> Stored dataset listing

_ _ _

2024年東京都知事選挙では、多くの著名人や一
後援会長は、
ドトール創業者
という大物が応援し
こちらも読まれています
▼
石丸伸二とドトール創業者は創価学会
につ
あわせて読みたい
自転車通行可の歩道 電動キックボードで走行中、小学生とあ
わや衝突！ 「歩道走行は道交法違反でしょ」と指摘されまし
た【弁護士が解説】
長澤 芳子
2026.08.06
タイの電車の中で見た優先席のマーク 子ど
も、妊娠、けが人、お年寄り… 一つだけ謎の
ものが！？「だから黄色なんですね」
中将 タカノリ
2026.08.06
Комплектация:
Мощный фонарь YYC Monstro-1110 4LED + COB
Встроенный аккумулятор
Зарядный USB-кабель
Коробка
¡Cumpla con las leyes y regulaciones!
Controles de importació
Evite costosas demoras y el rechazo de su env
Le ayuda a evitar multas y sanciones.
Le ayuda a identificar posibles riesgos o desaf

_ _ _

> WORK INSTRUCTION
Please write out the full listing again, swapping "Коробка" for "Упаковка" and leaving everything else unchanged.

> ANSWER SECTION
2024年東京都知事選挙では、多くの著名人や一
後援会長は、
ドトール創業者
という大物が応援し
こちらも読まれています
▼
石丸伸二とドトール創業者は創価学会
につ
あわせて読みたい
自転車通行可の歩道 電動キックボードで走行中、小学生とあ
わや衝突！ 「歩道走行は道交法違反でしょ」と指摘されまし
た【弁護士が解説】
長澤 芳子
2026.08.06
タイの電車の中で見た優先席のマーク 子ど
も、妊娠、けが人、お年寄り… 一つだけ謎の
ものが！？「だから黄色なんですね」
中将 タカノリ
2026.08.06
Комплектация:
Мощный фонарь YYC Monstro-1110 4LED + COB
Встроенный аккумулятор
Зарядный USB-кабель
Упаковка
¡Cumpla con las leyes y regulaciones!
Controles de importació
Evite costosas demoras y el rechazo de su env
Le ayuda a evitar multas y sanciones.
Le ayuda a identificar posibles riesgos o desaf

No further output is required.